Interview with Theodore Kyriakou

Theodore Kyriakou, founder of Livebait, the Real Greek and the Greek Larder, has made it his life’s mission to bring the rich, culinary delights from the eastern Mediterranean basin to the UK. Inspired by his hometown and his mother’s cooking, Kyriakou speaks with Celebrity Angels about everything from experimenting with Greek food to where to begin with quality Greek wine.

Q. How did you start out as a chef? Tell us about your journey in the food business.

Theodore Kyriakou: After leaving the Greek merchant navy in 1987, a friend who was a head chef at a French restaurant in London asked me to help him as a kitchen porter, which introduced me into the unexpected and adrenaline-fuelled restaurant world. I loved it and never left. After this, with no formal culinary training, I moved to My Kinda Town London restaurants as a chef de partie, then onto Break for the Border as a sous chef; Classic Dinners of America as a head chef; St Johns Restaurant as a chef de partie; Stepping Stone as a sous chef and head chef; Livebait as a head chef patron; The Real Greek as a head chef patron; More London as a head chef patron, then finally The Greek Larder as a head chef patron      and founder.

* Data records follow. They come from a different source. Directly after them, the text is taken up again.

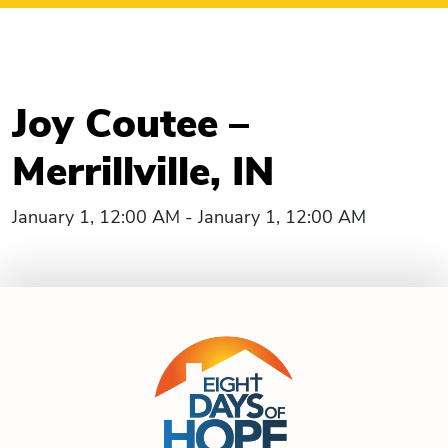
Joy Coutee –
Merrillville, IN
January 1, 12:00 AM - January 1, 12:00 AM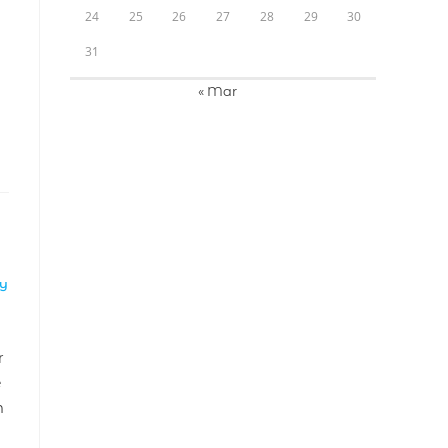
24
25
26
27
28
29
30
31
« Mar
LY
r
e
m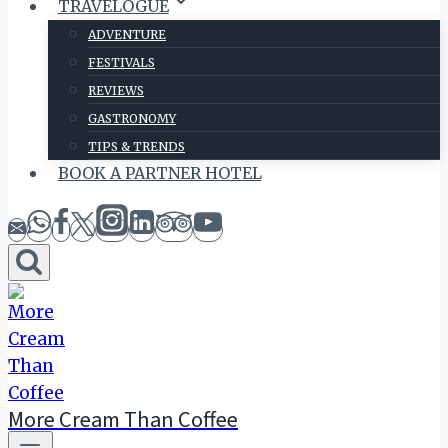
TRAVELOGUE
ADVENTURE
FESTIVALS
REVIEWS
GASTRONOMY
TIPS & TRENDS
BOOK A PARTNER HOTEL
More Cream Than Coffee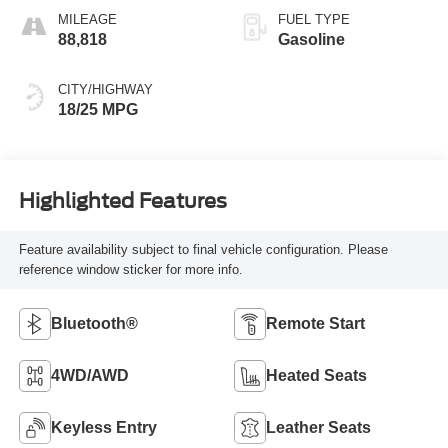
MILEAGE
FUEL TYPE
88,818
Gasoline
CITY/HIGHWAY
18/25 MPG
Highlighted Features
Feature availability subject to final vehicle configuration. Please
reference window sticker for more info.
Bluetooth®
Remote Start
4WD/AWD
Heated Seats
Keyless Entry
Leather Seats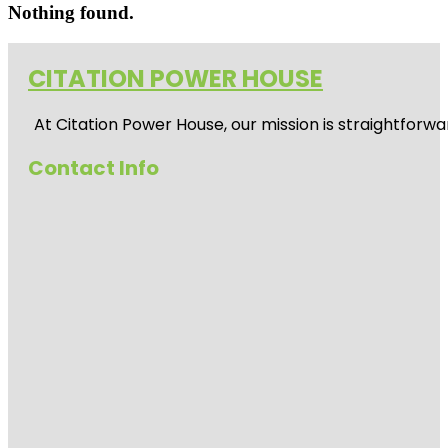
Nothing found.
CITATION POWER HOUSE
At
Citation Power House
, our mission is straightfor
Contact Info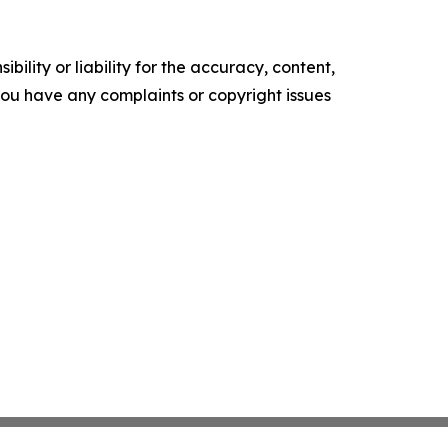
ility or liability for the accuracy, content,
f you have any complaints or copyright issues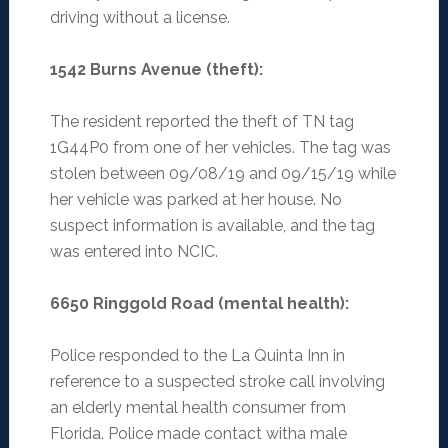
driving without a license.
1542 Burns Avenue (theft)
:
The resident reported the theft of TN tag
1G44P0 from one of her vehicles. The tag was
stolen between 09/08/19 and 09/15/19 while
her vehicle was parked at her house. No
suspect information is available, and the tag
was entered into NCIC.
6650 Ringgold Road (mental health)
:
Police responded to the La Quinta Inn in
reference to a suspected stroke call involving
an elderly mental health consumer from
Florida. Police made contact witha male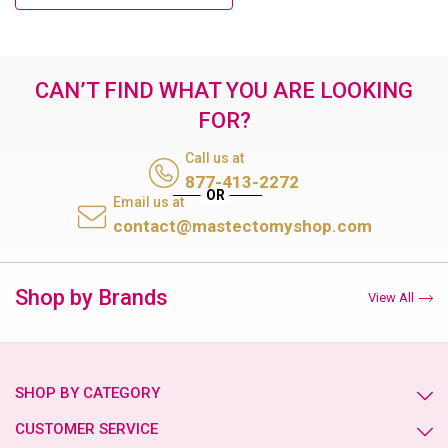
CAN’T FIND WHAT YOU ARE LOOKING
FOR?
Call us at
877-413-2272
Email us at
contact@mastectomyshop.com
Shop by Brands
View All
SHOP BY CATEGORY
CUSTOMER SERVICE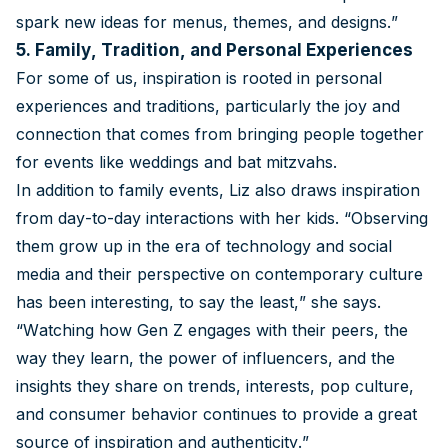
spark new ideas for menus, themes, and designs.”
5. Family, Tradition, and Personal Experiences
For some of us, inspiration is rooted in personal
experiences and traditions, particularly the joy and
connection that comes from bringing people together
for events like weddings and bat mitzvahs.
In addition to family events, Liz also draws inspiration
from day-to-day interactions with her kids. “Observing
them grow up in the era of technology and social
media and their perspective on contemporary culture
has been interesting, to say the least,” she says.
“Watching how Gen Z engages with their peers, the
way they learn, the power of influencers, and the
insights they share on trends, interests, pop culture,
and consumer behavior continues to provide a great
source of inspiration and authenticity.”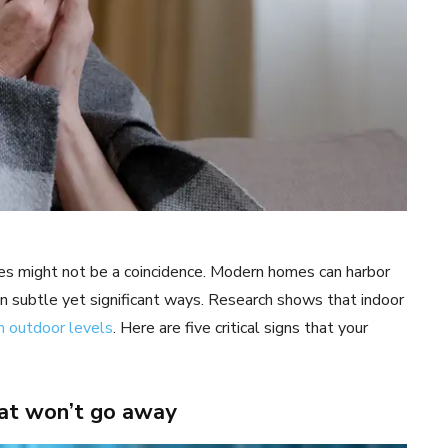
es might not be a coincidence. Modern homes can harbor
in subtle yet significant ways. Research shows that indoor
n outdoor levels
. Here are five critical signs that your
hat won’t go away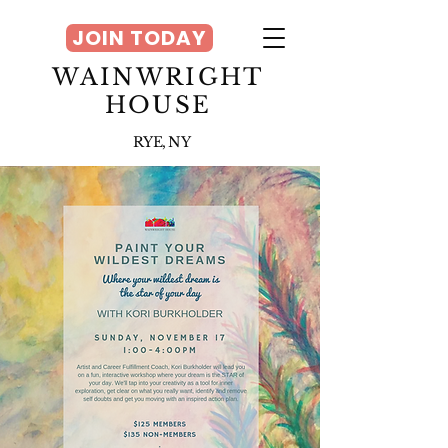
JOIN TODAY
WAINWRIGHT
HOUSE
RYE, NY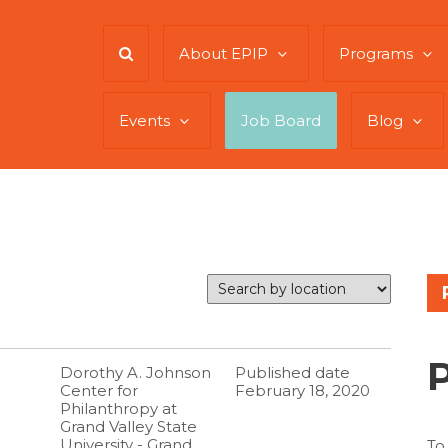
About EPIP
Programs
Events
Job Board
Blog
Dorothy A. Johnson
Published date
Center for
February 18, 2020
Philanthropy at
Grand Valley State
University - Grand
To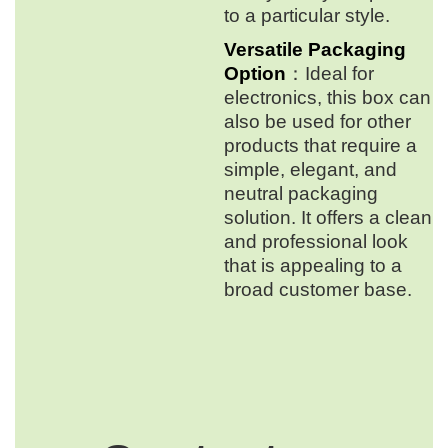
to a particular style.
Versatile Packaging
Option
：Ideal for
electronics, this box can
also be used for other
products that require a
simple, elegant, and
neutral packaging
solution. It offers a clean
and professional look
that is appealing to a
broad customer base.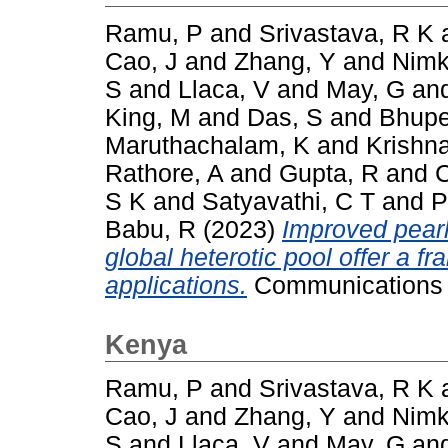
Ramu, P
and
Srivastava, R K
Cao, J
and
Zhang, Y
and
Nimk
S
and
Llaca, V
and
May, G
an
King, M
and
Das, S
and
Bhupe
Maruthachalam, K
and
Krishn
Rathore, A
and
Gupta, R
and
C
S K
and
Satyavathi, C T
and
P
Babu, R
(2023)
Improved pearl
global heterotic pool offer a 
applications.
Communications B
Kenya
Ramu, P
and
Srivastava, R K
Cao, J
and
Zhang, Y
and
Nimk
S
and
Llaca, V
and
May, G
an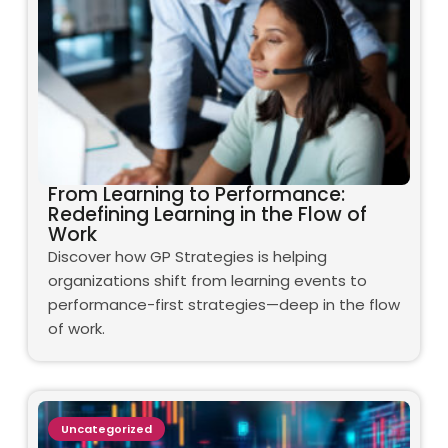
From Learning to Performance:
Redefining Learning in the Flow of
Work
Discover how GP Strategies is helping
organizations shift from learning events to
performance-first strategies—deep in the flow
of work.
Uncategorized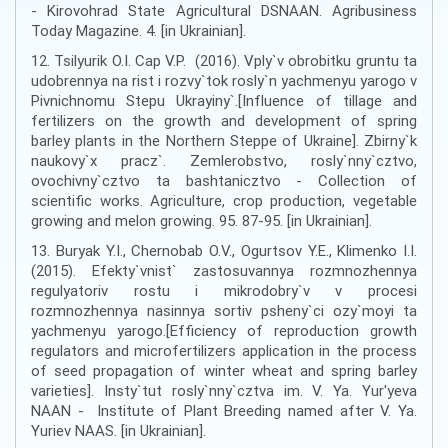
- Kirovohrad State Agricultural DSNAAN. Agribusiness
Today Magazine. 4. [in Ukrainian].
12. Tsilyurik O.I. Cap V.P. (2016). Vply`v obrobitku gruntu ta
udobrennya na rist i rozvy`tok rosly`n yachmenyu yarogo v
Pivnichnomu Stepu Ukrayiny`.[Influence of tillage and
fertilizers on the growth and development of spring
barley plants in the Northern Steppe of Ukraine]. Zbirny`k
naukovy`x pracz`. Zemlerobstvo, rosly`nny`cztvo,
ovochivny`cztvo ta bashtanicztvo - Collection of
scientific works. Agriculture, crop production, vegetable
growing and melon growing. 95. 87-95. [in Ukrainian].
13. Buryak Y.I., Chernobab O.V., Ogurtsov Y.E., Klimenko I.I.
(2015). Efekty`vnist` zastosuvannya rozmnozhennya
regulyatoriv rostu i mikrodobry`v v procesi
rozmnozhennya nasinnya sortiv psheny`ci ozy`moyi ta
yachmenyu yarogo.[Efficiency of reproduction growth
regulators and microfertilizers application in the process
of seed propagation of winter wheat and spring barley
varieties]. Insty`tut rosly`nny`cztva im. V. Ya. Yur'yeva
NAAN - Institute of Plant Breeding named after V. Ya.
Yuriev NAAS. [in Ukrainian].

Q. What ingredients are necessary to cook a quintessential Greek meal?

TK: Lamb, kid, chickpeas, fresh herbs, aubergines, sea urchins, natural Greek cracked olives, grape molasses, filo pastry, feta cheese and strained yoghurt.

Q. What is the one thing you wish people knew about Greek cuisine?

TK: I have three things: how to see beyond the usual taverna fare, the correct spelling for taramosalata (and not taramasalata!) and hummus is not Greek.

Q. What is the main source of influence and inspiration for the dishes you cook?

TK: Naturally my home and all the dishes my parents were executing for either family gatherings or when socialising with friends.

Q. What are some dishes and ingredients that you miss from Greece that just don’t taste the same in the UK?

TK: Tomatoes, sea urchins, parsley, okra, lamb and kid meat.

Q. What advice can you give to people who would like to start cooking and experimenting with Greek cuisine? Where can they start off?

TK: Visit Greece during the spring months where dishes are simple and the emphasis is on the ingredients. Follow Greek blogs and visit a good Greek grocer.

Q. How have attitudes towards Greek cuisine changed since you started out in the UK?

TK: Things have changed so drastically since my first days in London, in the mid-80s and now. At that time, you couldn’t even find a decent olive oil and taramosalata was only pink! Now—and especially in London—you get spoiled and often you find better quality Greek products here.

Q. What are some common myths, misconceptions and stereotypes about Greek food that you would like to abolish?

TK: That Greek and Cypriot cuisine is the same, taramosalata is not pink, moussaka and Greek salad is eaten throughout the year and that halloumi cheese is Greek.

Q. What are some Greek food trends that you wish would pick up momentum here in the UK?

TK: Eating whole fish over filleted fish, wider use of vegetables and herbs, more kid and goat meat instead of lamb and more use of dairy products made with ewe’s and goat’s milk.

Q. What are five ingredients you always have in your kitchen at home?

TK: They would be olive oil, caper leaves, grape molasses, sheep’s milk, strained yoghurt and chickpeas.

Q. You’re passionate about bringing Greek wines to the UK. What are the key things to know about Greek wine?

TK:  There are lots of indigenous vine grapes, not all Greek wines taste better with age, beautiful wine is made on the islands, Assyrtiko is not the only star and Acacia barrels are sometimes used instead of oak.

Q. In your opinion, why has Greek wine not broken into the mainstream consumer market like wine from Italy and France?

TK: The frustrating realisation that Greek wines were virtually non-existent in the mainstream London market was probably part of the reason. Luckily, this is not the case anymore. If you want to identify a high-end wine drinker outside Greece, look for the person drinking a bottle of Assyrtiko!

Q. What makes Greek wine unique?

TK: Greece has so many of its own distinctive indigenous vine grapes—more than many of our eastern Mediterranean neighbours—and our producers have continued to raise the bar of expectations from these almost forgotten varieties found across all of Greece’s intriguing and picturesque landscape. Tasting Greek wines is like a never-ending story. Just when you think you understand it all, you taste a wine that comes from nowhere and knocks you off your feet.